La mise en place du pass sanitaire est en quelque sorte la cristallisation de tout le tournant autoritaire de l'État capitaliste ces dernières années. La mise en place des « QR codes » qu’il faudra montrer pour aller bosser, prendre les transports, faire ses courses, aller au restaurant… annonce un flicage généralisé de la population, une extension des contrôles policiers, qui se pratiqueront évidemment en premier lieu sur les franges les plus précaires et opprimées de notre classe. L’obligation du pass sanitaire pour bosser, la possibilité de mettre en place des sanctions pour les salariés y dérogeant, allant jusqu’au licenciement pour les personnels soignants refusant la vaccination obligatoire, constitue un renforcement accru du pouvoir des patrons sur nos vies. Tout militant et militante révolutionnaire se doit donc de prendre position clairement contre la mise en place du pass sanitaire, ainsi que pour la levée immédiate de l’état d’urgence sanitaire, dont le gouvernement vient d’annoncer le prolongement jusqu’au 30 septembre à la Réunion et en Martinique. Dans le même temps, nous devons clairement nous opposer à tous les discours complotistes et anti-vaccins, en prenant clairement position pour l’extension et la généralisation de la vaccination. Nous devons être également en capacité d’expliquer pourquoi l’obligation vaccinale ne peut permettre, dans la situation actuelle, de régler la pandémie. En effet, tant que la majorité de la population mondiale (rappelons qu’en Afrique, moins de 2 % de la population a accès au vaccin) ne sera pas vaccinée, il y aura de nouvelles vagues d’épidémies avec de nouveaux variants. Nous devons donc continuer à exiger avec force la levée immédiate des brevets pour permettre une production massive dans tous les pays.

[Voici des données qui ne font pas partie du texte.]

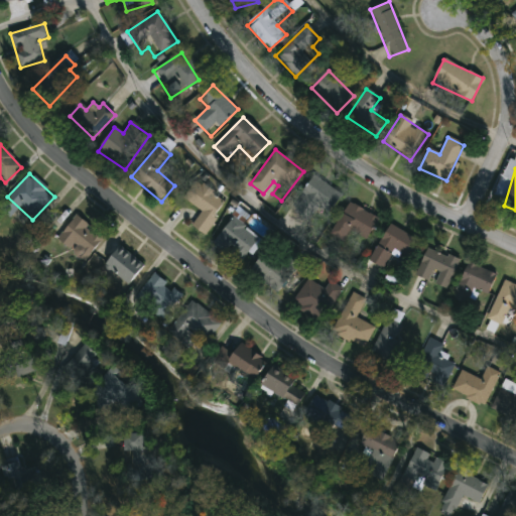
[(341,194),(329,214),(318,207),(310,220),(293,209),(313,176),(341,194)]
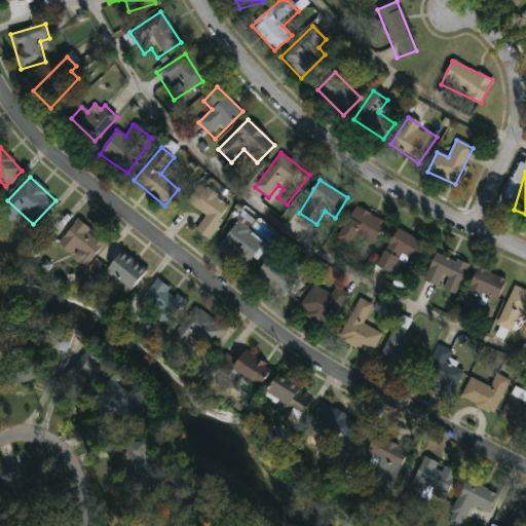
[(208,239),(195,231),(205,216),(187,202),(199,184),(231,207),(208,239)]
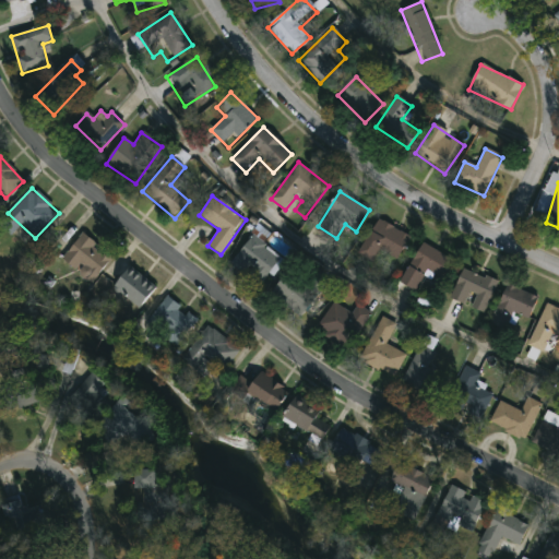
[(399,260),(411,236),(379,218),(359,254),(373,262),(380,249),(399,260)]
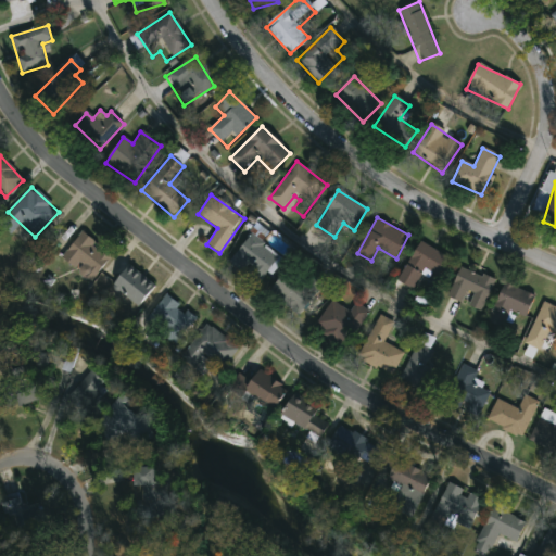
[(112,255),(91,282),(60,260),(80,232),(112,255)]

En réalité, le pass sanitaire, obligation vaccinale qui ne dit pas son nom, est pour le gouvernement un moyen d’afficher à bon compte qu’il prend des mesures pour enrayer l’épidémie, alors que dans le même temps il ne dépense pas un euro pour l’hôpital public.

Refus du pass sanitaire, levée immédiate des brevets sur les vaccins, des moyens pour l’hôpital public, de réels protocoles protecteurs dans les entreprises et les lieux d’études : telles sont les revendications de classe à mettre en avant face à l’offensive du gouvernement. C’est sur cet axe que les organisations d’extrême gauche ou les équipes syndicales devraient chercher à intervenir dans les manifestations actuelles, et y constituer des pôles ouvriers, affichant une politique stricte de classe, s’affrontant clairement à l’extrême droite.

Par ailleurs, la mise en place du pass sanitaire, notamment dans les transports à partir du 1er août, va certainement entraîner des réactions des salariés qui refuseront de se transformer en flic ou en agent de sécurité. Nous devons être attentifs à ces développements, qui donneront nécessairement un caractère de classe plus affirmé à la lutte contre le pass sanitaire, au-delà de la simplement question des libertés individuelles. Cela pose nécessairement la question des grèves et bagarres dès la rentrée. Pour l’instant, les directions syndicales ont posé la date du 5 octobre, qu'elles n’annoncent pas réellement et dont elles ne cherchent surtout pas à faire une journée de grève. Au contraire, dès maintenant, nous devons chercher à poser la question de la riposte de classe face à l’offensive gouvernementale et patronale.